Artsy and intellectual I guess is what I mean. I have hardly watched any TV at all this week. Now I just have to read a book and I’m set.

I saw Waiting for Godot, the famous samuel Beckett play. It was being put on by Theatre Black Dog at the Balagan Theatre on Capitol Hill. The director and three of the cast memebers were people who were in my Personal Clown class at Freehold.

I have to say I think they did an OK job. This is a hard play to do for experienced actors, and the cast ranged in experience from this was their first play, to having a handful of plays under their belts.

Now I have to say if I they were not in the play, I wouldn’t have gone and seen it. I remember watching the play in high school on video. I thought it was tedious and didn’t make sense. Now that I’m an adult, I thought perhaps I had missed something, being younger and all, perhaps some underlying message had escaped my youthful naivete.

Nope. I still found it tedious and it still didn’t make sense. I could see now where there was deliberate interplay of dialogue. And I sensed the tediousness was inteded to replicate what the characters were feeling. If so, it worked.

Act 1 – The characters are waiting for Godot to show up, who of course doesn’t show. A couple of other people in the form of a landowner and his slave show up for a bit then leave. Act 2 – Repeat the first day with some variations in Groundhog Day-like fashion. (Maybe Bill Murray and Dan Akroyd as Vladimir and Estragon would have worked better for me – Waiting for the Blues Brothers)
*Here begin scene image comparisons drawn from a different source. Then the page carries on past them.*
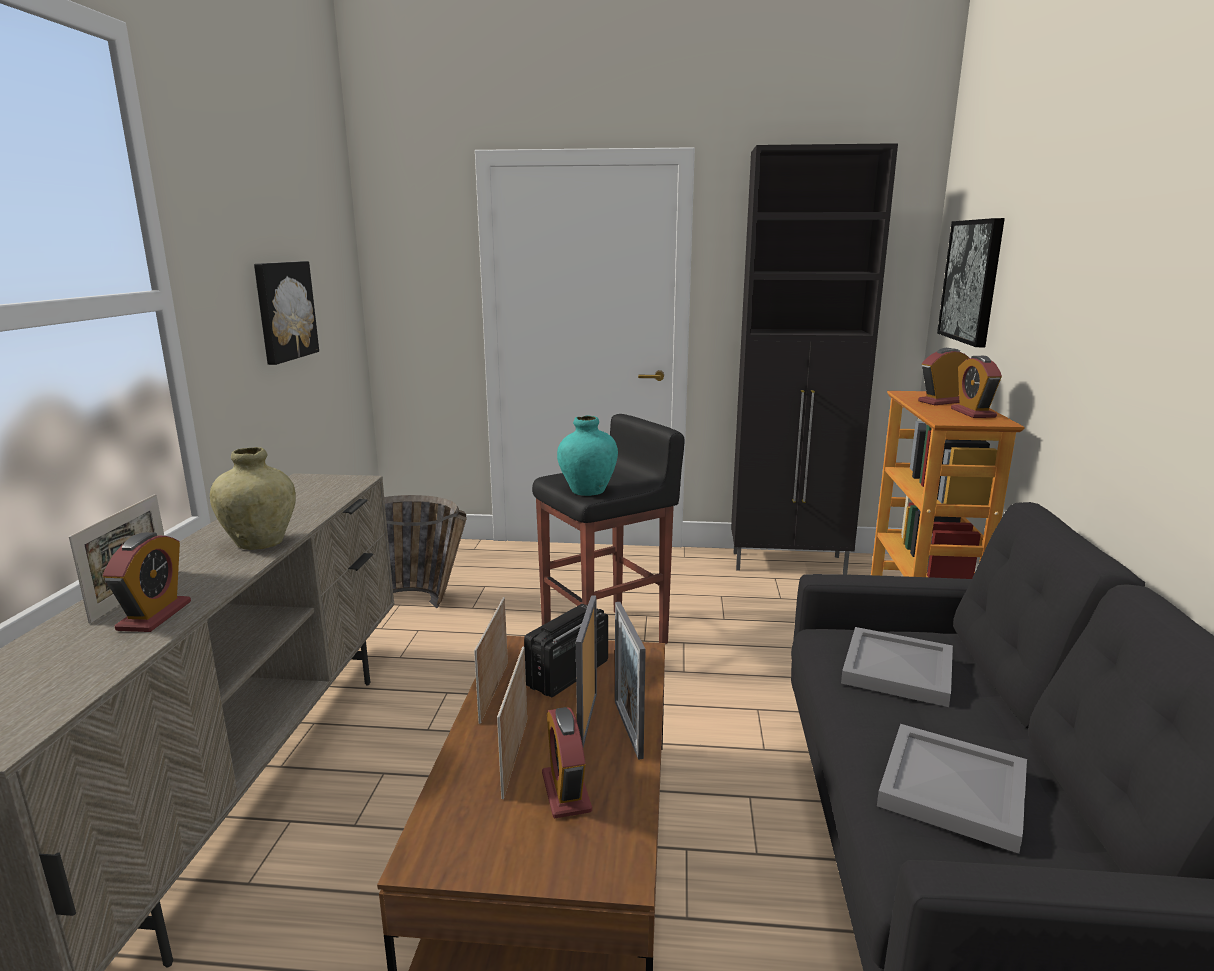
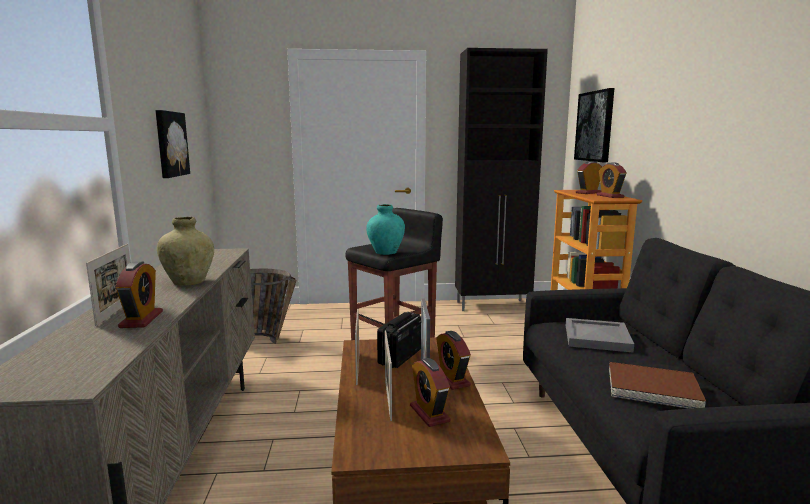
camera: 10 degrees left, 5 degrees down
(628, 728) = (452, 379): picture frame -> alarm clock
(950, 790) = (652, 389): grey tray -> brown book

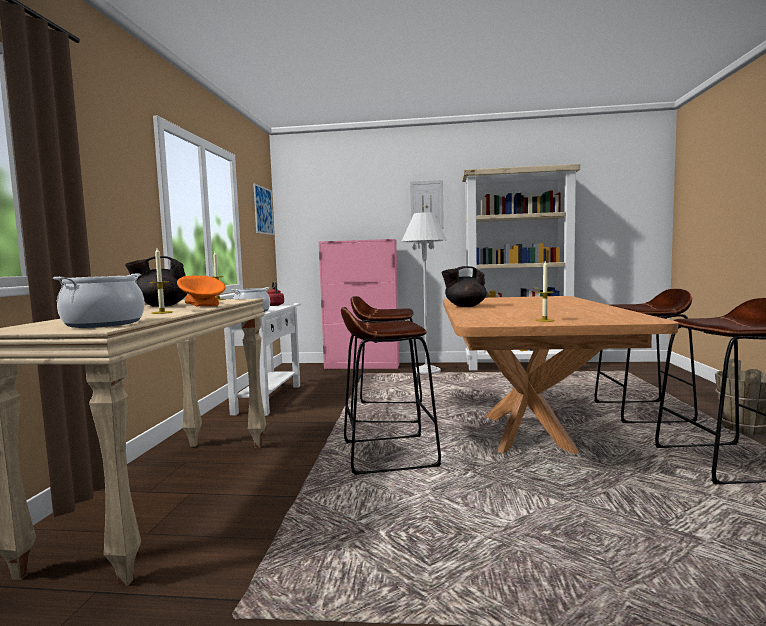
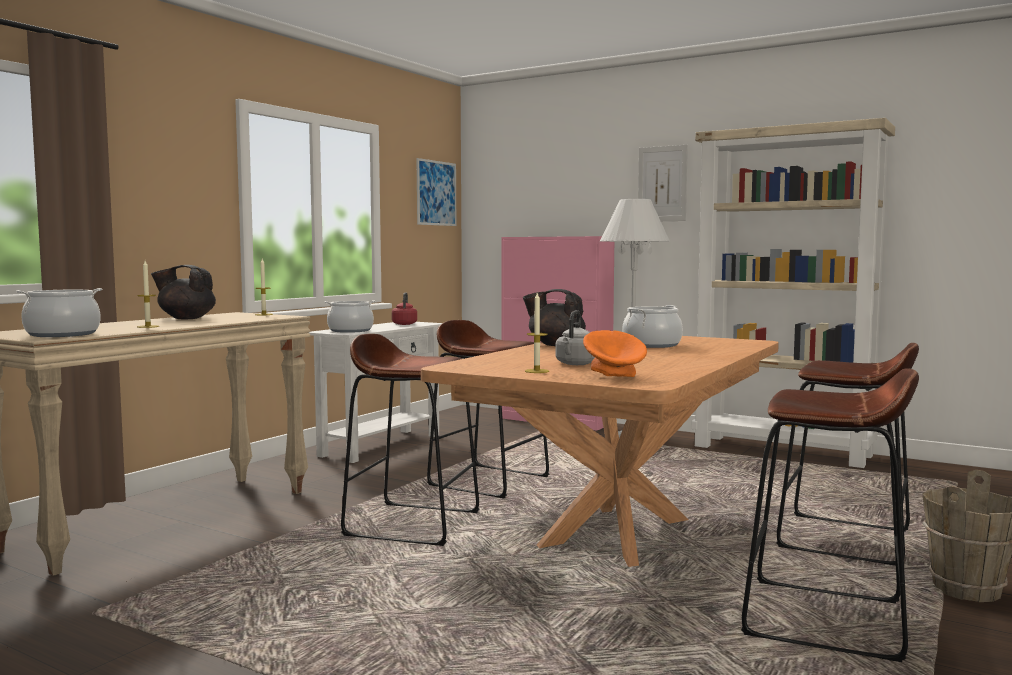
camera: 25 degrees right, 0 degrees up
(203, 307) = (206, 323): orange bowl -> orange bowl (615, 377)
(520, 302) = (652, 345): none -> cooking pot
(542, 314) = (576, 364): none -> grey kettle

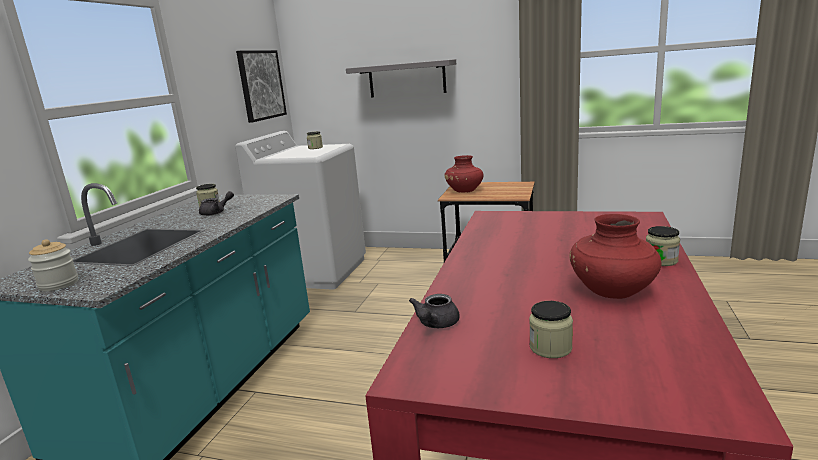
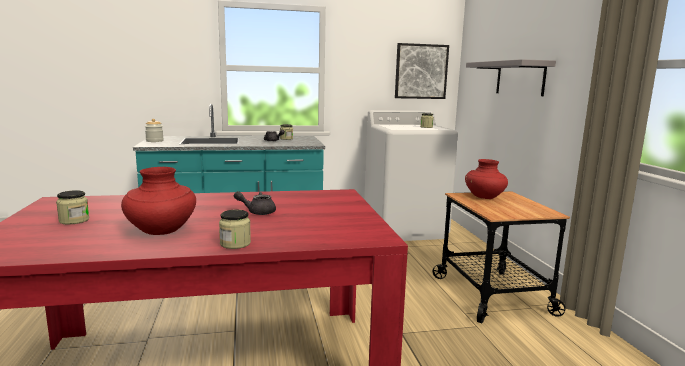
camera: 60 degrees right, 5 degrees down
(435, 324) = (117, 199): grey teapot -> grey teapot (257, 212)

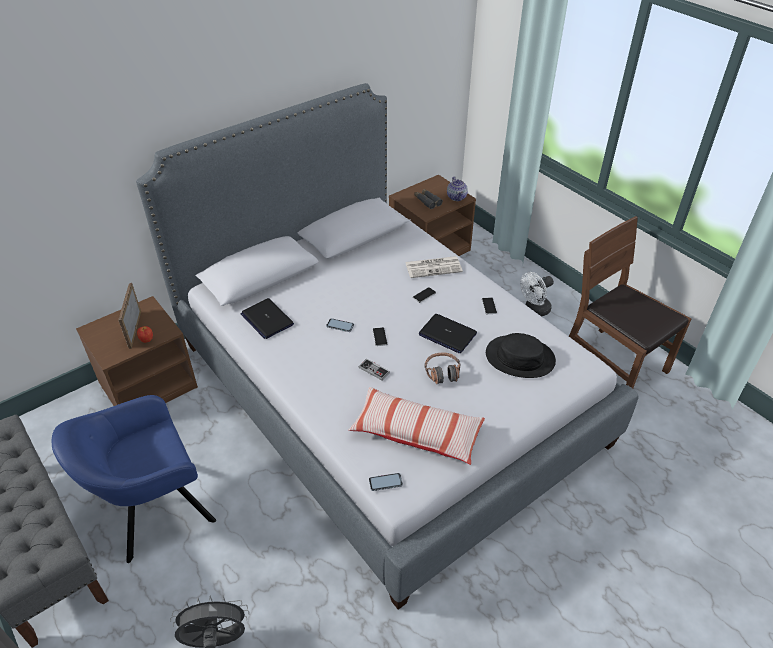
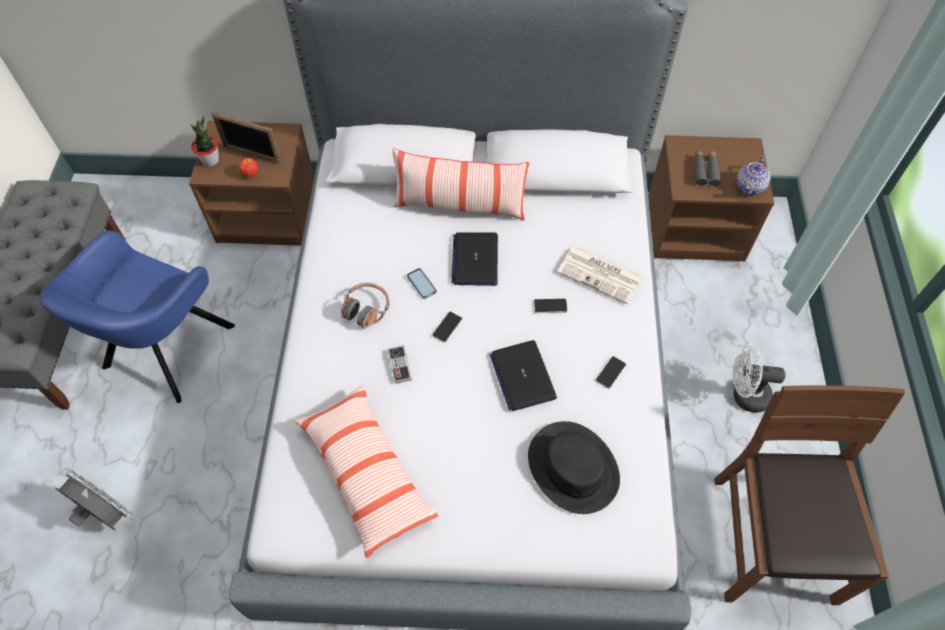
camera: 40 degrees right, 15 degrees up
(105, 348) = (210, 160): none -> potted plant
(134, 329) = (252, 154): picture frame -> picture frame turned 105 degrees counterclockwise
(154, 511) = (166, 351): blue armchair -> blue armchair turned 75 degrees counterclockwise
(267, 319) = (360, 226): laptop -> laptop (475, 259)
(318, 277) = (459, 206): none -> pillow
(385, 482) = (282, 504): phone -> none
(442, 372) = (467, 421): headphones -> headphones (366, 309)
At least Bill Murray in Groundhog Day had a problem to solve. He wanted to get out of his situation, and finally did after many tries. Vladimir and Estragon just keep waiting. They talk about leaving but don’t. Entropy I suppose is one of the points of the play.

I sort of feel like I do when I see dance. I always feel like I am supposed to “get” it. People dance and wave their arms around, leap this way, roll on each other and the floor, and that is supposed to be symbolic of European opression of the female archetype in post-modern cranial fragmentation.

So on the one hand want to wear my beret and sit in my Coffee House of Intellectuality (take that Starbucks), but on the other hand I feel like if I do that I should “get” Waiting for Godot (or modern dance for that matter), and I don’t.

Maybe that’s why berets went out of style.